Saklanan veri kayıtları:
★ ★ ★ ★ ★ ★ ★

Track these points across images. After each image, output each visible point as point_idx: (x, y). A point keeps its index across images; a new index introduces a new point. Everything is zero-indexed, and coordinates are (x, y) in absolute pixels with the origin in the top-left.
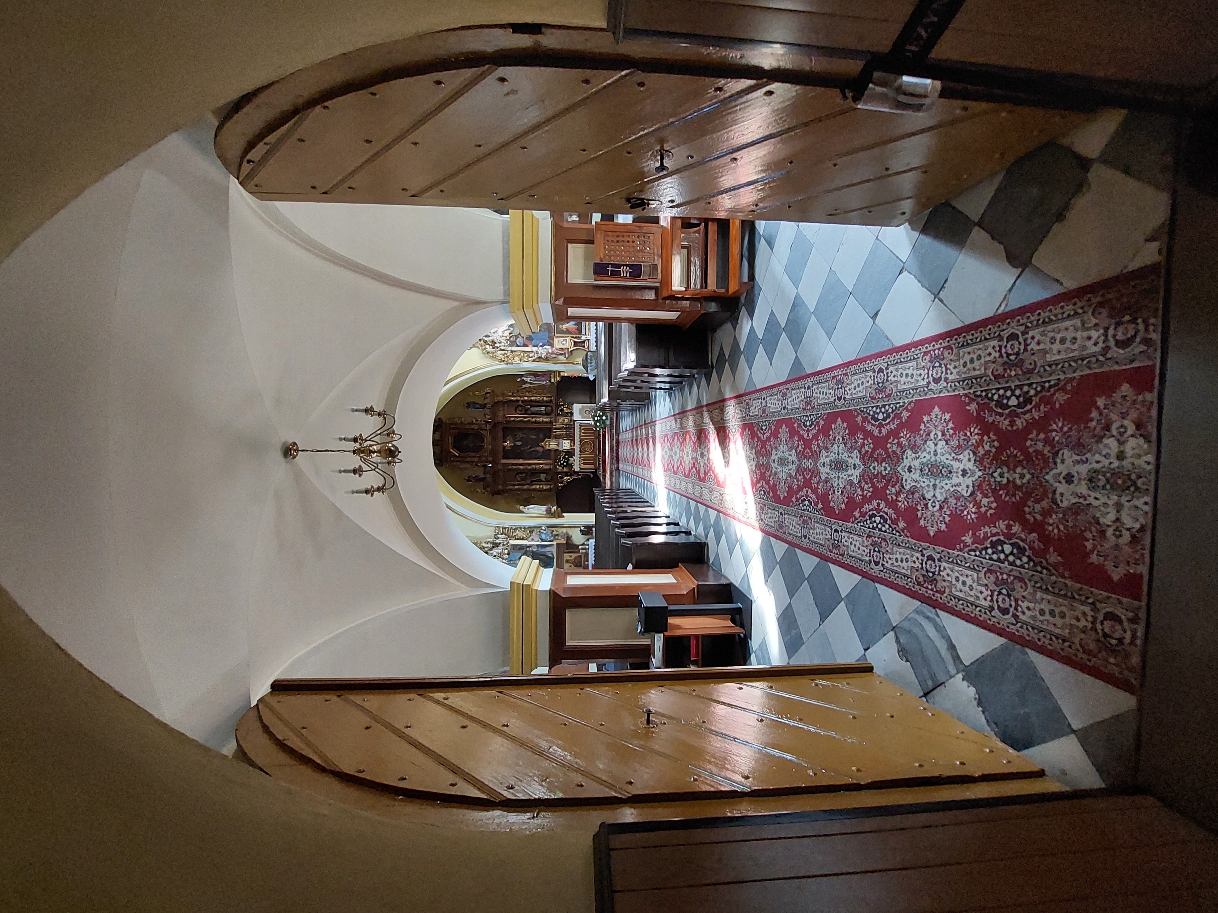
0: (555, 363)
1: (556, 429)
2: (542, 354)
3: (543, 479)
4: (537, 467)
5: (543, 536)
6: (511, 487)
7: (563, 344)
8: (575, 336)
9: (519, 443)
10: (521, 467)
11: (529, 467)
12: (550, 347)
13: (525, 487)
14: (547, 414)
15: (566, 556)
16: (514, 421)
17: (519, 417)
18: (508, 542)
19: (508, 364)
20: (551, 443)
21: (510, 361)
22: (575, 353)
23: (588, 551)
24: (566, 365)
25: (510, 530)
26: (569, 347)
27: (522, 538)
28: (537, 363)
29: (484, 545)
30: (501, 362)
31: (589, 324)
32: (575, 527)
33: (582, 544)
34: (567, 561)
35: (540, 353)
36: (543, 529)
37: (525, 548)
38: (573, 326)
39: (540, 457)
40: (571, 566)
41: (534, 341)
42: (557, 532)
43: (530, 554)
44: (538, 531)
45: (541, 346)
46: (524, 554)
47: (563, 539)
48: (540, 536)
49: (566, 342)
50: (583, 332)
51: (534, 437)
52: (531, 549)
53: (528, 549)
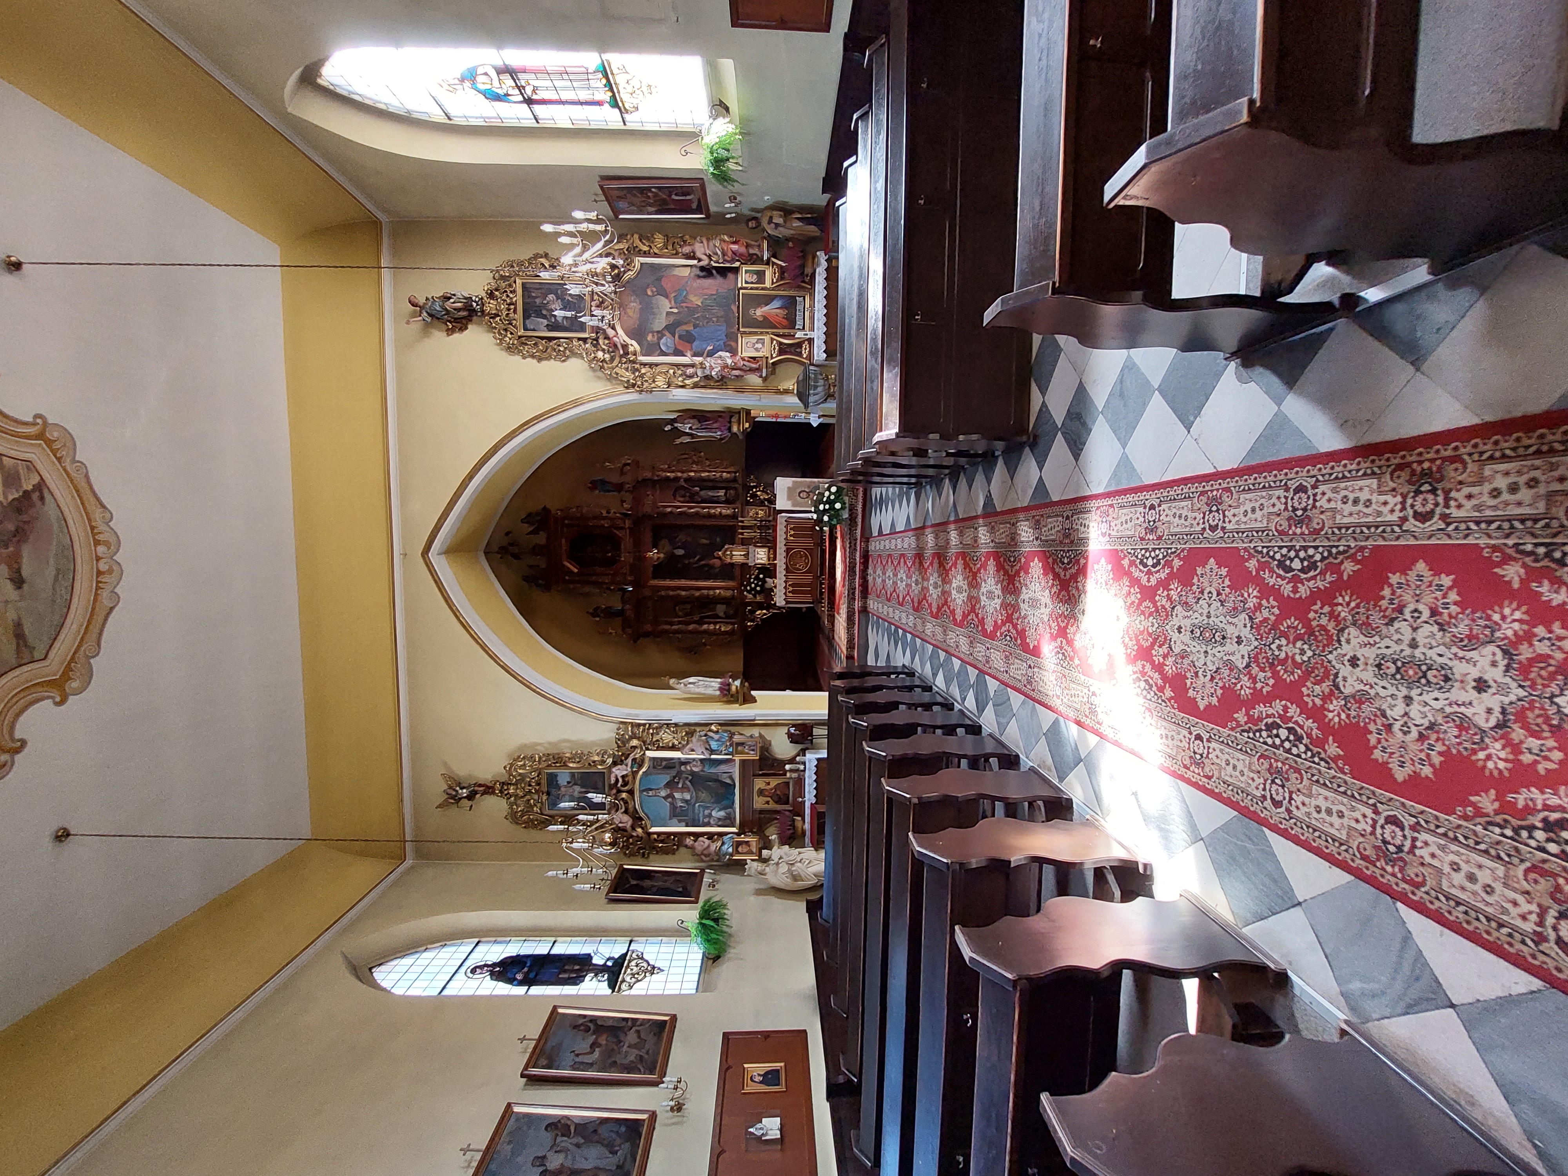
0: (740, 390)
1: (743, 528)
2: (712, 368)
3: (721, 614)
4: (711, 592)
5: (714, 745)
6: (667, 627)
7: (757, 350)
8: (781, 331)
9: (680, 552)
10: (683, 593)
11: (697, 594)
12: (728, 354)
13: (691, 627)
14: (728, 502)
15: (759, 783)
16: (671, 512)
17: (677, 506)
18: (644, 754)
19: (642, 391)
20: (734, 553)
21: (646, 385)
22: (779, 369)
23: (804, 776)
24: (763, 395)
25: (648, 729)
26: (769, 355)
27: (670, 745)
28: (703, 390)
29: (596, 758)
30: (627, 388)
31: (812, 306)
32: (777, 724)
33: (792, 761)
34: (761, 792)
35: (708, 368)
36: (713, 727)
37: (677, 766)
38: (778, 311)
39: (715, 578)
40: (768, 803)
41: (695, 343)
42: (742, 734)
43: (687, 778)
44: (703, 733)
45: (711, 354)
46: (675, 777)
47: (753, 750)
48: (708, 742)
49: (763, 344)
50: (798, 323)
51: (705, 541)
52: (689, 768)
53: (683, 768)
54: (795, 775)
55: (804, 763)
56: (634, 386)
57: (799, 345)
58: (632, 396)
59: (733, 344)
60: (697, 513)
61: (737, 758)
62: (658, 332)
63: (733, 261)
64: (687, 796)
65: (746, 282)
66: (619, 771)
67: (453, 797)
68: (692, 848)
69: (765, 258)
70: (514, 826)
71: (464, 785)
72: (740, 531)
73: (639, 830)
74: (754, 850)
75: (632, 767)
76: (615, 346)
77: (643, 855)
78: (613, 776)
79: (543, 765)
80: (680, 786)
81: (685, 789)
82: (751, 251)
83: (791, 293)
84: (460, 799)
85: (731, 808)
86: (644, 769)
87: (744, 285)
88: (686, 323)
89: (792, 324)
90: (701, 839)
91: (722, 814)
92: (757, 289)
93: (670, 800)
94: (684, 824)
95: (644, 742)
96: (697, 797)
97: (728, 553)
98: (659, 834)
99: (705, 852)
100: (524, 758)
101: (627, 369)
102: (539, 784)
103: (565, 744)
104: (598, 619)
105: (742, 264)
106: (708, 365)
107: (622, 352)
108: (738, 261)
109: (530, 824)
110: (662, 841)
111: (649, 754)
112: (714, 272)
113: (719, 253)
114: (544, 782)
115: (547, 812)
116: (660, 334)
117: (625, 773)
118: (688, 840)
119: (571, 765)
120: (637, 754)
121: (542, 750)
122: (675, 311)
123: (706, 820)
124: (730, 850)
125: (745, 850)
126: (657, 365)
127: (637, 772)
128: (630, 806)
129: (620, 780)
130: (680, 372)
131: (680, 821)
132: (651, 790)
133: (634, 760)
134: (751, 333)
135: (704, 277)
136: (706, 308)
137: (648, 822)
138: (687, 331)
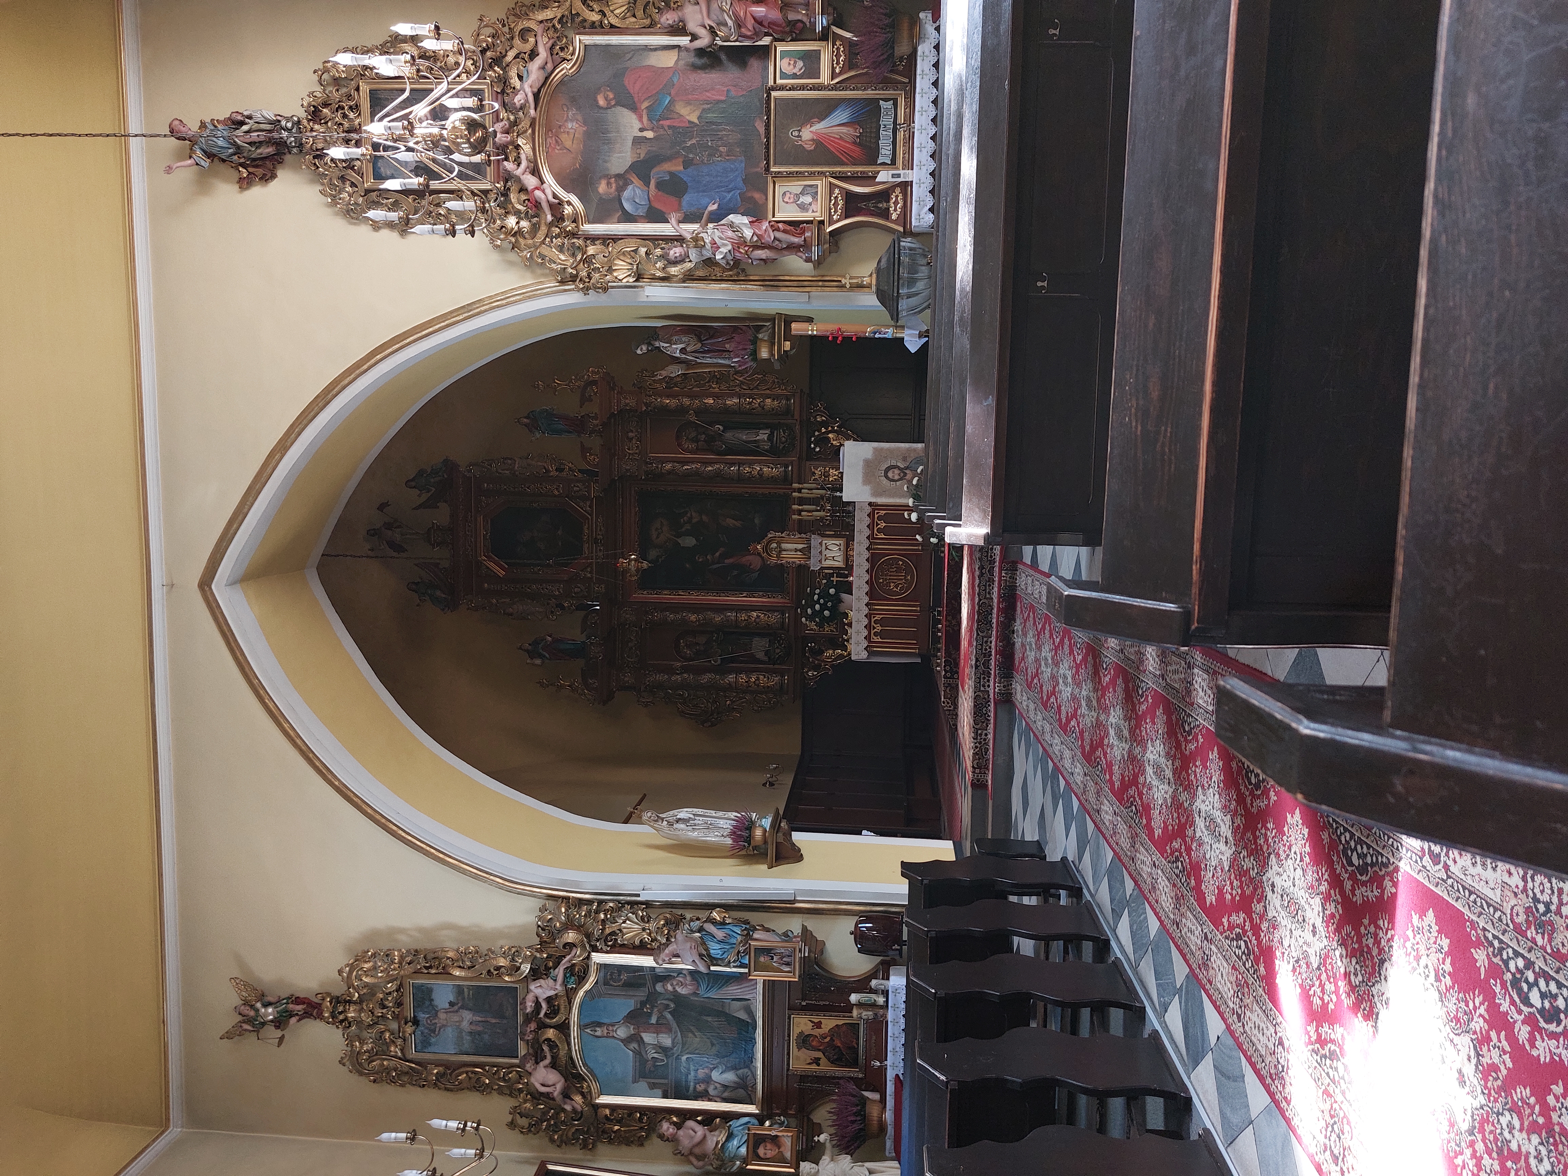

★ ★ ★ ★ ★ ★ ★

Yapılacak görev
Yukarıdaki satırların hepsini, boş olanları atlayarak, "Sıra" sütununda satır numarası ve "Satır" sütununda satırın kendisi bulunan bir Markdown tablosu olarak ifade et. Resimleri cevaba alma.

Beklenen cevap
| Sıra | Satır |
|---|---|
| 1 | Track these points across images. After each image, output each visible point as point_idx: (x, y). A point keeps its index across images; a new index introduces a new point. Everything is zero-indexed, and coordinates are (x, y) in absolute pixels with the origin in the top-left. |
| 2 | 0: (555, 363) |
| 3 | 1: (556, 429) |
| 4 | 2: (542, 354) |
| 5 | 3: (543, 479) |
| 6 | 4: (537, 467) |
| 7 | 5: (543, 536) |
| 8 | 6: (511, 487) |
| 9 | 7: (563, 344) |
| 10 | 8: (575, 336) |
| 11 | 9: (519, 443) |
| 12 | 10: (521, 467) |
| 13 | 11: (529, 467) |
| 14 | 12: (550, 347) |
| 15 | 13: (525, 487) |
| 16 | 14: (547, 414) |
| 17 | 15: (566, 556) |
| 18 | 16: (514, 421) |
| 19 | 17: (519, 417) |
| 20 | 18: (508, 542) |
| 21 | 19: (508, 364) |
| 22 | 20: (551, 443) |
| 23 | 21: (510, 361) |
| 24 | 22: (575, 353) |
| 25 | 23: (588, 551) |
| 26 | 24: (566, 365) |
| 27 | 25: (510, 530) |
| 28 | 26: (569, 347) |
| 29 | 27: (522, 538) |
| 30 | 28: (537, 363) |
| 31 | 29: (484, 545) |
| 32 | 30: (501, 362) |
| 33 | 31: (589, 324) |
| 34 | 32: (575, 527) |
| 35 | 33: (582, 544) |
| 36 | 34: (567, 561) |
| 37 | 35: (540, 353) |
| 38 | 36: (543, 529) |
| 39 | 37: (525, 548) |
| 40 | 38: (573, 326) |
| 41 | 39: (540, 457) |
| 42 | 40: (571, 566) |
| 43 | 41: (534, 341) |
| 44 | 42: (557, 532) |
| 45 | 43: (530, 554) |
| 46 | 44: (538, 531) |
| 47 | 45: (541, 346) |
| 48 | 46: (524, 554) |
| 49 | 47: (563, 539) |
| 50 | 48: (540, 536) |
| 51 | 49: (566, 342) |
| 52 | 50: (583, 332) |
| 53 | 51: (534, 437) |
| 54 | 52: (531, 549) |
| 55 | 53: (528, 549) |
| 56 | 0: (740, 390) |
| 57 | 1: (743, 528) |
| 58 | 2: (712, 368) |
| 59 | 3: (721, 614) |
| 60 | 4: (711, 592) |
| 61 | 5: (714, 745) |
| 62 | 6: (667, 627) |
| 63 | 7: (757, 350) |
| 64 | 8: (781, 331) |
| 65 | 9: (680, 552) |
| 66 | 10: (683, 593) |
| 67 | 11: (697, 594) |
| 68 | 12: (728, 354) |
| 69 | 13: (691, 627) |
| 70 | 14: (728, 502) |
| 71 | 15: (759, 783) |
| 72 | 16: (671, 512) |
| 73 | 17: (677, 506) |
| 74 | 18: (644, 754) |
| 75 | 19: (642, 391) |
| 76 | 20: (734, 553) |
| 77 | 21: (646, 385) |
| 78 | 22: (779, 369) |
| 79 | 23: (804, 776) |
| 80 | 24: (763, 395) |
| 81 | 25: (648, 729) |
| 82 | 26: (769, 355) |
| 83 | 27: (670, 745) |
| 84 | 28: (703, 390) |
| 85 | 29: (596, 758) |
| 86 | 30: (627, 388) |
| 87 | 31: (812, 306) |
| 88 | 32: (777, 724) |
| 89 | 33: (792, 761) |
| 90 | 34: (761, 792) |
| 91 | 35: (708, 368) |
| 92 | 36: (713, 727) |
| 93 | 37: (677, 766) |
| 94 | 38: (778, 311) |
| 95 | 39: (715, 578) |
| 96 | 40: (768, 803) |
| 97 | 41: (695, 343) |
| 98 | 42: (742, 734) |
| 99 | 43: (687, 778) |
| 100 | 44: (703, 733) |
| 101 | 45: (711, 354) |
| 102 | 46: (675, 777) |
| 103 | 47: (753, 750) |
| 104 | 48: (708, 742) |
| 105 | 49: (763, 344) |
| 106 | 50: (798, 323) |
| 107 | 51: (705, 541) |
| 108 | 52: (689, 768) |
| 109 | 53: (683, 768) |
| 110 | 54: (795, 775) |
| 111 | 55: (804, 763) |
| 112 | 56: (634, 386) |
| 113 | 57: (799, 345) |
| 114 | 58: (632, 396) |
| 115 | 59: (733, 344) |
| 116 | 60: (697, 513) |
| 117 | 61: (737, 758) |
| 118 | 62: (658, 332) |
| 119 | 63: (733, 261) |
| 120 | 64: (687, 796) |
| 121 | 65: (746, 282) |
| 122 | 66: (619, 771) |
| 123 | 67: (453, 797) |
| 124 | 68: (692, 848) |
| 125 | 69: (765, 258) |
| 126 | 70: (514, 826) |
| 127 | 71: (464, 785) |
| 128 | 72: (740, 531) |
| 129 | 73: (639, 830) |
| 130 | 74: (754, 850) |
| 131 | 75: (632, 767) |
| 132 | 76: (615, 346) |
| 133 | 77: (643, 855) |
| 134 | 78: (613, 776) |
| 135 | 79: (543, 765) |
| 136 | 80: (680, 786) |
| 137 | 81: (685, 789) |
| 138 | 82: (751, 251) |
| 139 | 83: (791, 293) |
| 140 | 84: (460, 799) |
| 141 | 85: (731, 808) |
| 142 | 86: (644, 769) |
| 143 | 87: (744, 285) |
| 144 | 88: (686, 323) |
| 145 | 89: (792, 324) |
| 146 | 90: (701, 839) |
| 147 | 91: (722, 814) |
| 148 | 92: (757, 289) |
| 149 | 93: (670, 800) |
| 150 | 94: (684, 824) |
| 151 | 95: (644, 742) |
| 152 | 96: (697, 797) |
| 153 | 97: (728, 553) |
| 154 | 98: (659, 834) |
| 155 | 99: (705, 852) |
| 156 | 100: (524, 758) |
| 157 | 101: (627, 369) |
| 158 | 102: (539, 784) |
| 159 | 103: (565, 744) |
| 160 | 104: (598, 619) |
| 161 | 105: (742, 264) |
| 162 | 106: (708, 365) |
| 163 | 107: (622, 352) |
| 164 | 108: (738, 261) |
| 165 | 109: (530, 824) |
| 166 | 110: (662, 841) |
| 167 | 111: (649, 754) |
| 168 | 112: (714, 272) |
| 169 | 113: (719, 253) |
| 170 | 114: (544, 782) |
| 171 | 115: (547, 812) |
| 172 | 116: (660, 334) |
| 173 | 117: (625, 773) |
| 174 | 118: (688, 840) |
| 175 | 119: (571, 765) |
| 176 | 120: (637, 754) |
| 177 | 121: (542, 750) |
| 178 | 122: (675, 311) |
| 179 | 123: (706, 820) |
| 180 | 124: (730, 850) |
| 181 | 125: (745, 850) |
| 182 | 126: (657, 365) |
| 183 | 127: (637, 772) |
| 184 | 128: (630, 806) |
| 185 | 129: (620, 780) |
| 186 | 130: (680, 372) |
| 187 | 131: (680, 821) |
| 188 | 132: (651, 790) |
| 189 | 133: (634, 760) |
| 190 | 134: (751, 333) |
| 191 | 135: (704, 277) |
| 192 | 136: (706, 308) |
| 193 | 137: (648, 822) |
| 194 | 138: (687, 331) |